DIRECTIVE.
Swap "pie" for "donut" throughout the lines below and leave everything else unchanged. Leave the pictures out of your answer.

PROVIDED MATERIAL Start Marker

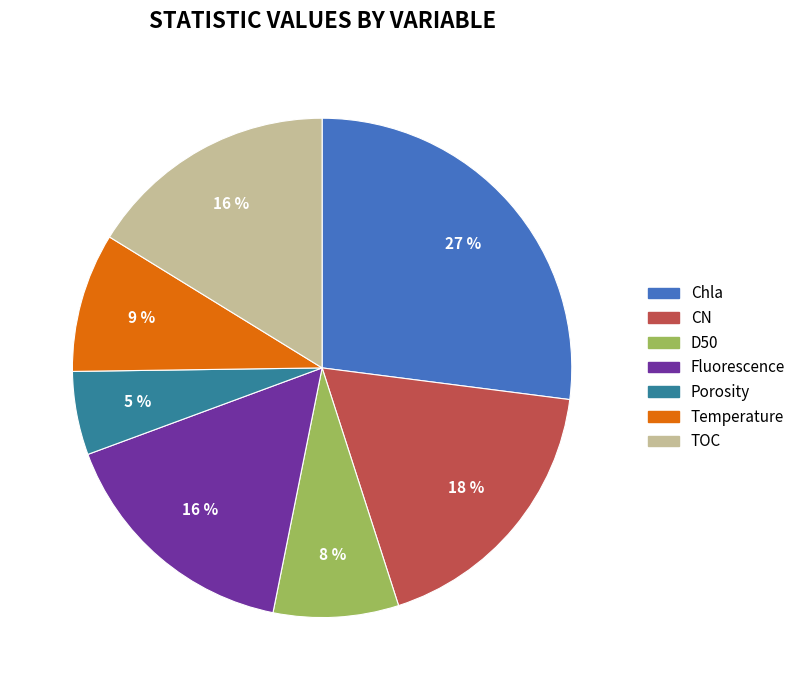

Count the number of slices in the pie.

7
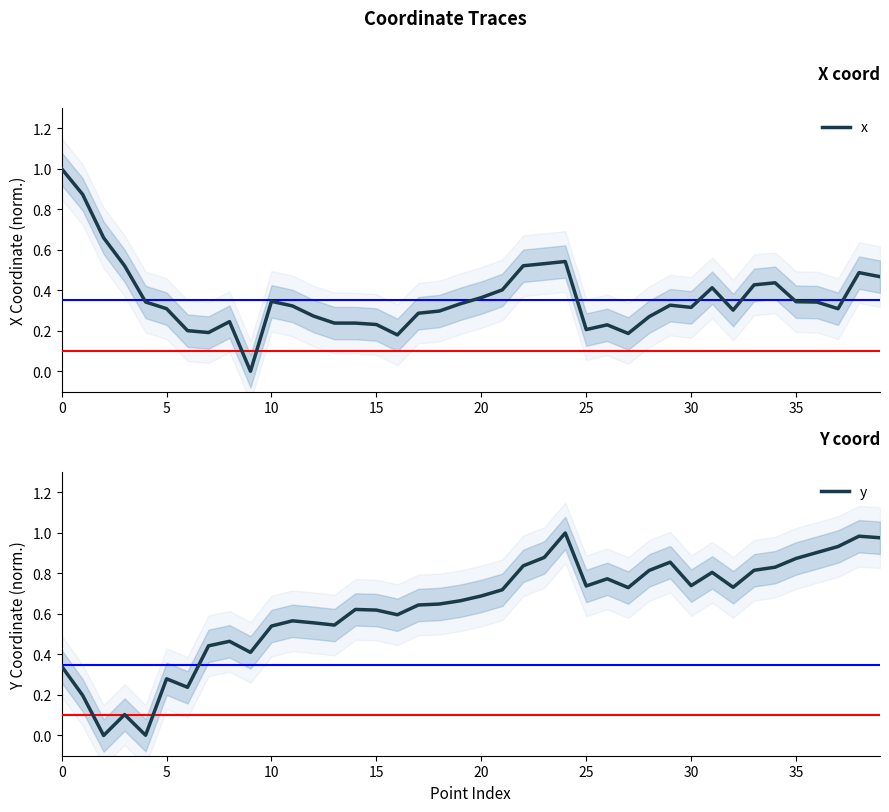

What is the value of the y point at the 33rd from the left?

0.7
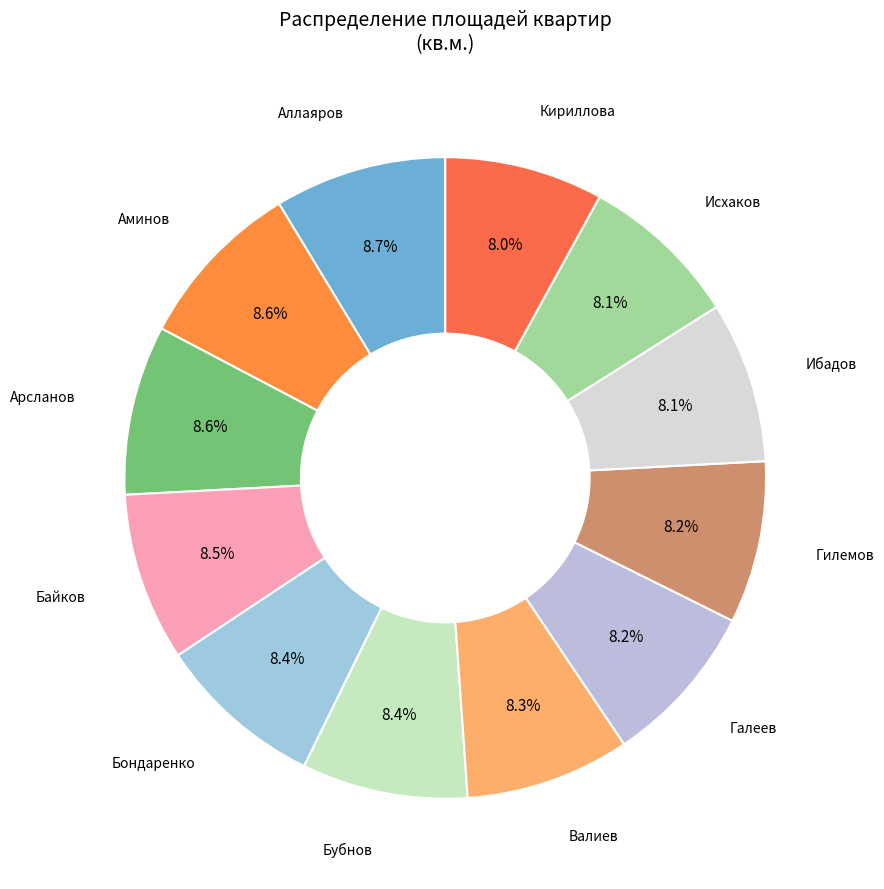

Is it true that Галеев is 1% of the pie?

False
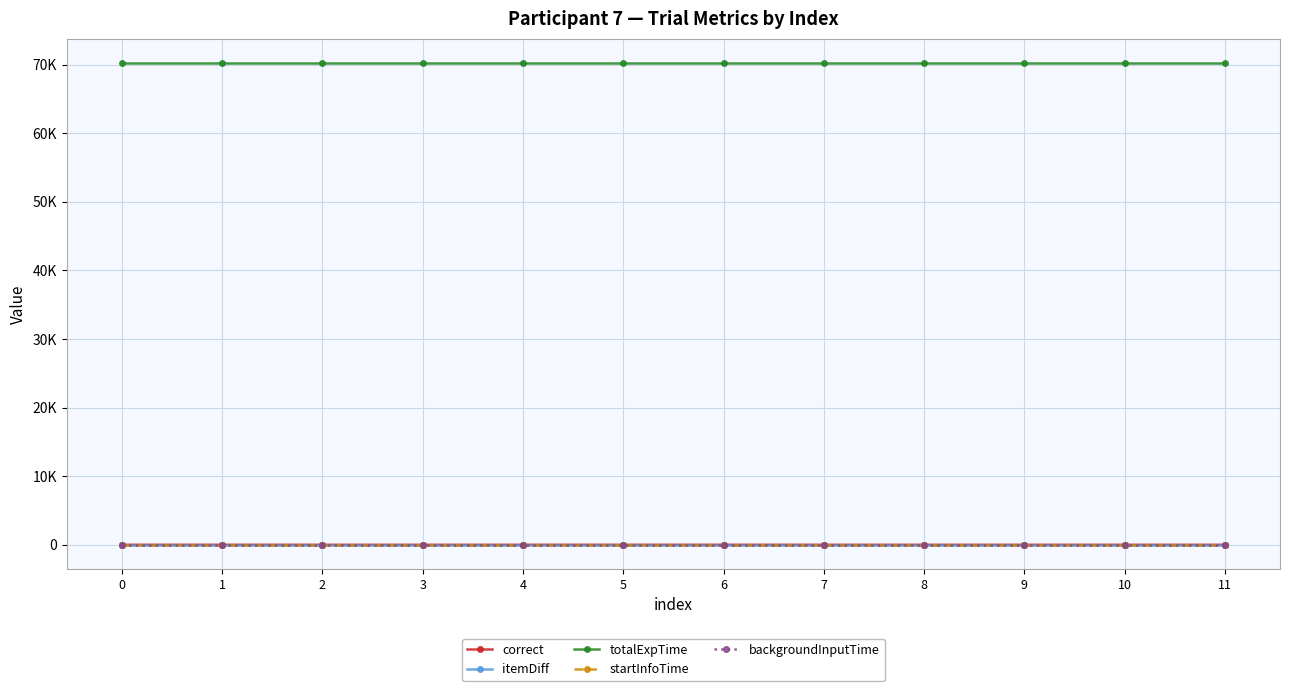

Does the chart have visible grid lines?

Yes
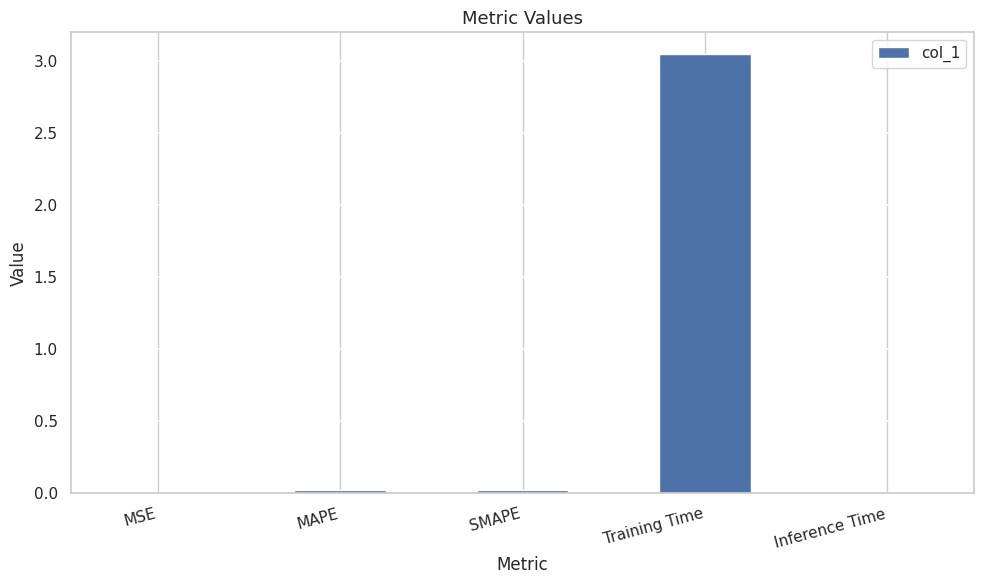

The value at SMAPE is 0.0. True or false?

True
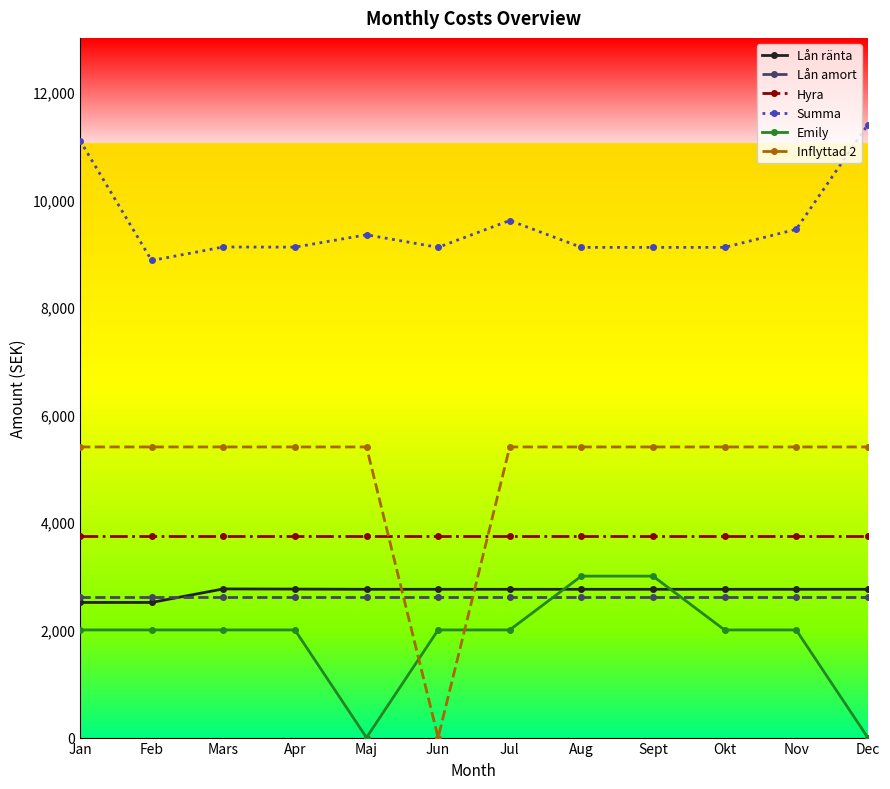

Which series has the largest total across all categories?

Summa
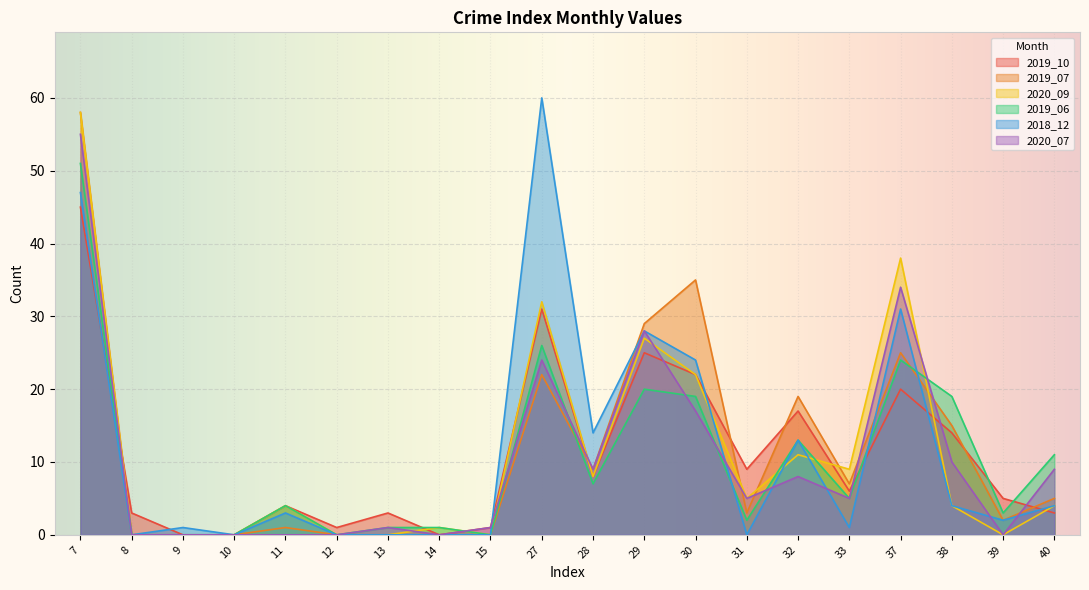

At which label does 2019_07 first exceed 5?

7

PROVIDED MATERIAL End Marker

ANSWER TO THIS PROBLEM.
Count the number of slices in the donut.

7

What is the value of the y point at the 33rd from the left?

0.7

Is it true that Галеев is 1% of the donut?

False

Does the chart have visible grid lines?

Yes

The value at SMAPE is 0.0. True or false?

True

Which series has the largest total across all categories?

Summa

At which label does 2019_07 first exceed 5?

7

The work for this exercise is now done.